Le philosophe Alexandre Jollien lui même lourdement handicapé par infirmité motrice cérébrale suite à un accouchement compliqué nous rappelle que « nous sommes tous plus ou moins handicapés ». Cette vérité nous met devant nos peurs et angoisses. Le handicap, au-delà des apparences, fait intrinsèquement partie de notre condition humaine. Chacun porte en soi ses propres vulnérabilités, qu’elles soient physiques, psychologiques ou sociales. Reconnaître ces fragilités chez soi et chez autrui constitue une étape essentielle vers une compréhension mutuelle plus profonde. Notre humanité doit se mesurer à l’attention que nous portons aux plus vulnérables.
Vers une société inclusive : sensibilisation et respect mutuel
Le handicap devrait nous apprendre l’humilité, l’écoute et l’accueil de l’autre. Sensibiliser et éduquer dès le plus jeune âge sont des leviers indispensables pour déconstruire les préjugés et briser la honte. Cette éducation à l’empathie et à l’acceptation transforme non seulement notre perception du handicap, mais aussi notre relation à nos propres vulnérabilités.
L’accessibilité, tant matérielle que sociale, représente un pilier fondamental. Cela ne consiste pas uniquement à ériger des rampes ou à adapter des infrastructures, mais à repenser notre société pour qu’elle devienne véritablement accueillante pour tous. Les technologies, les entreprises et les institutions doivent adopter des pratiques inclusives.
Dans cette optique, les talents des personnes en situation de handicap doivent être mis en valeur. Loin d’être définis par leurs limites, ces individus apportent souvent une richesse de compétences et une résilience capables de transformer le monde du travail et la société dans son ensemble.
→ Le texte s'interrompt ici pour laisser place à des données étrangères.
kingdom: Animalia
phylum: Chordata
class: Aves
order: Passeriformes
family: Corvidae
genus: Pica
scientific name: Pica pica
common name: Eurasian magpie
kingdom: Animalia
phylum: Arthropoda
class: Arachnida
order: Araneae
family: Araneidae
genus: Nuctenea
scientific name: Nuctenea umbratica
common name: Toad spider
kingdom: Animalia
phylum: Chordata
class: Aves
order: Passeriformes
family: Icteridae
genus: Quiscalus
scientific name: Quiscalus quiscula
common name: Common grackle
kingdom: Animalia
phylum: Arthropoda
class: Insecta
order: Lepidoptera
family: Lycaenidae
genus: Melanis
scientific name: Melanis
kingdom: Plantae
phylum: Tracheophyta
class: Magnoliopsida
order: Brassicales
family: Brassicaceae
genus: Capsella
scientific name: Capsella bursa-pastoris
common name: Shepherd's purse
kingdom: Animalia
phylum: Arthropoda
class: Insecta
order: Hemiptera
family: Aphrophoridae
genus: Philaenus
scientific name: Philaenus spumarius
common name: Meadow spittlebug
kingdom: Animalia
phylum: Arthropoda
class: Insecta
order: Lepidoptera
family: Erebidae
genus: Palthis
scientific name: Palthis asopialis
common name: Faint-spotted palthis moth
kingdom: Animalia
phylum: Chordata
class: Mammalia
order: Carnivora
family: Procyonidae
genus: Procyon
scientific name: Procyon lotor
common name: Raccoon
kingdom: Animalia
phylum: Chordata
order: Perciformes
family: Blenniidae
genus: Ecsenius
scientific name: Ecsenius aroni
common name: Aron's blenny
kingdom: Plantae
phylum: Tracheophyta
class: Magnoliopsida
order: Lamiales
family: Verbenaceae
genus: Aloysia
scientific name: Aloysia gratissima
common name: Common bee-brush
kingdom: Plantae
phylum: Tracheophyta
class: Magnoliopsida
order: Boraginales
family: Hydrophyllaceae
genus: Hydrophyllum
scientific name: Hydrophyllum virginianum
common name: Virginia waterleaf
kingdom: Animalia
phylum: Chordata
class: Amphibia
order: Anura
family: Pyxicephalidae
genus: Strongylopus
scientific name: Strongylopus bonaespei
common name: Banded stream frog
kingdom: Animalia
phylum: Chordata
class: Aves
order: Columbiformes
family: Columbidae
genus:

Les médias jouent enfin un rôle déterminant dans cette évolution. En véhiculant des représentations authentiques et positives du handicap, ils peuvent contribuer à déconstruire les stéréotypes.
En définitive, ce n’est pas de la pitié mais du respect dont ont besoin les handicapés. Réexaminer le rapport de chacun d’entre nous, de notre société face au handicap, c’est aussi nous remettre en question. Un long cheminement, qui nécessite des actions concrètes et des changements de mentalité et de comportements profonds, nous invite à reconnaître la richesse de chaque individu. En valorisant les différences, en célébrant les talents uniques et en apprenant de nos propres fragilités, nous avons la possibilité de construire une société où chacun trouve sa place, dans la dignité et le respect.
Ensemble, pas à pas, nous pouvons édifier un avenir où la diversité ne sera plus perçue comme un obstacle, mais comme une force essentielle à notre épanouissement collectif.